Niqab is a social custom and has nothing to do with Islam. In Mecca the most respected place in Islam, women are not allowed wear niqab around the Kaaba.

It is good to know that the veil is a fundamental right for women who wish to follow traditions to safe guard their modesty. But tradition will change with time. I don't see any women who want to limit themselves to the kitchen and home following the tradition.

Islam made it compulsary to wear attire that covers body parts other than the face and palm. If anyone wears a veil to hide their identity or for personal intrests, Islam has nothing to do with it.
Abu Dhabi,UAE

It is the right given by Allah for a woman to viel herself in front of Non-Mahrams. This practise has been there for 1000s of years but unfortunately today a woman has to expose her physical body to be known, seen and recognised. The majority of the world does not care about the charecter of a woman - only how she looks. This is not Islam vs western values but it is Islam vs ignorance.
New Jersey,USA

Whether niqab is a requirement in Islamic tradition or not, what we forget to mention is the fundamental right of a person to see the face of the person who he or she is talking to. The person wearing niqab is having a double edged advantage here- one is concealing the identity and the second is leaving the other person uncomfortable by having to engage in a conversation looking into the eyes of the wearer. It is really awkward.

The ban on nikab is against human rights of the international community. We cannot give up our culture for western interest.

No one is saying they shouldn't wear a hijab or a niqab. This is your personal right. But if you wear a niqab, you must be willing to have your identity checked by a woman to make sure that no man is sneaking into the women's dormitory. What is wrong with that? There are no rights being taken away.

We don't want to take this as a controversial issue especially in Egypt. Let's think about wearing compulsory Islamic attire, if a small amount of people want to wear a veil, then why should we block it?

In my perception one should go back into Islamic history and study the lives of the Aswaje Mutaharraat (sacred wives of the holy prophet, PBUH) then every thing will become clear. I feel very poor about those people who are advocating the western thoughts against veils. It?s a clear attack on a Islam and women?s rights given by our religion.
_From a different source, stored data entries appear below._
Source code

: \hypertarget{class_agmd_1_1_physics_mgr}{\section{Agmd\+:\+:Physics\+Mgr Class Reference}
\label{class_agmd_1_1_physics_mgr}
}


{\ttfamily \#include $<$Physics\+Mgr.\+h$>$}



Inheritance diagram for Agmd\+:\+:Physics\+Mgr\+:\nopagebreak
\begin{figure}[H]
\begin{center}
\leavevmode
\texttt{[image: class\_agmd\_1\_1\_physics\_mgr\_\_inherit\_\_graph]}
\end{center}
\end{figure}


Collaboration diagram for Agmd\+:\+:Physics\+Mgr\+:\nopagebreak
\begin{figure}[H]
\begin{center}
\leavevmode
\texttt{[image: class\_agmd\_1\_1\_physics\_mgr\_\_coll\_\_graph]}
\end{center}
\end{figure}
No one has a right to say no to the veil.

The Hijab (meaning a shroud or cloth that covers a woman from head to toe) is a must for every Muslim adult woman. The shroud should cover the head completely including the hair and should cover the contours of the body. Only the hands can be kept open but preferably a woman should wear gloves. Regarding the face a woman can keep it open devoid of any make up.
Abu Dhabi,UAE

As stated by Prof. Amnah Nousir, the tradition of wearing the veil began long before Islam in Arab countries. It is also being used by men who go out in the hot sun of the desert to protect their faces from heat everywhere in this world. It is natural that women should take more protection than men from heat. It should not be connected to religion especially when people are living in air conditioned places.

I strongly believe that wearing a hijab and niqab depends on one's own faith. One cannot impose another to wear a hijab and similarly one is not allowed to take off her niqab just because of a rule. It is simply a personal choice.
Anonymous by request

It is not on whether we are allowed to wear a veil or not. The talk should be about social ethics and whether we as human beings should allow other people's prejudiced opinions to affect our lives.

It's pity that terrorists may be mis-using Nnqab as their weapon for suicide attacks but can a headache be cured by cutting the heads off? Putting a ban on wearing niqab doesn't make any sense.

The controversy related to the veil is absolutely out of taste in the civilised world. People of some countries who uphold democratic rights are now showing their inner character by targeting women who wish to follow their right. The veil is a fundamental right of any female who wish to follow the traditions to safe guard her modesty.

These poor people don't know their religion. The hijab is a must for Muslim women.